As of 2014, there were 10.64 mi of public roads in Yardley, of which 3.74 mi were maintained by the Pennsylvania Department of Transportation (PennDOT) and 6.90 mi were maintained by the borough.

Highways include:
- Pennsylvania Route 32
- Pennsylvania Route 332

The Philadelphia to Bound Brook, New Jersey, two-track main line of the Philadelphia and Reading Railroad passed through and stopped at Yardley; it crossed the Delaware River on a still standing massive stone viaduct called the West Trenton Railroad Bridge. This line now is SEPTA Regional Rail's West Trenton Line and operates also as a CSX freight line called the Trenton Subdivision.

SEPTA trains along the West Trenton Line stop at the Yardley station.

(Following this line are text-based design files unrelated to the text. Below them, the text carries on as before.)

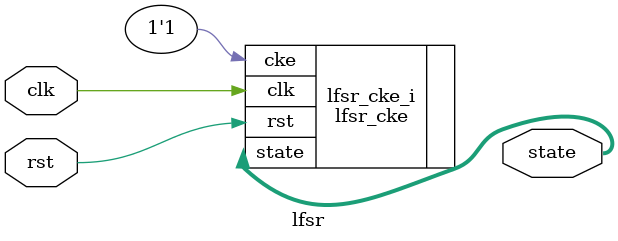
<source format=sv>
`timescale 1ns/1ps

module lfsr #(
    parameter n=16,
    parameter init=2
)(
    input wire clk,
    input wire rst,
    output wire [n-1:0] state
);

    lfsr_cke #(
        .n(n),
        .init(init)
    ) lfsr_cke_i (
        .clk(clk),
        .rst(rst),
        .state(state),
        .cke(1'b1)
    );

endmodule

</source>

Prior to the 1950s, the Baltimore and Ohio Railroad's New York City-bound trains from Washington, D.C., (Royal Blue, Capitol Limited, National Limited, Ambassador, and others) used the Reading's trackage to Bound Brook as did the Reading's Crusader.

==Notable people==
- Susan Abulhawa, writer and political activist
- Algernon Cadwallader, emo band
- Bill Barretta, puppeteer (the Muppets)
- Robert Costa, reporter (The Washington Post) and writer (Peril)
- David Curtiss, professional swimmer (2020 US Olympic Trials finalist)
- Hallie Jackson, NBC News correspondent
- Richard Kind, actor and comedian (Mad About You, Spin City, Curb Your Enthusiasm).
- Kristin Minter, actress (ER)
- Jimmy Ockford, professional soccer player (Colorado Springs Switchbacks FC)
- Brian O'Neill, professional hockey player (New Jersey Devils, 2018 Winter Olympics Team USA)
- Aileen Quinn, actress (Annie)
- Meghan Roche, fashion model
- Matthew Schuler, singer, The Voice contestant
- Bo Welch, production designer (Beetlejuice) and director (The Cat in the Hat)
- Zach Woods, Actor (The Office, Silicon Valley).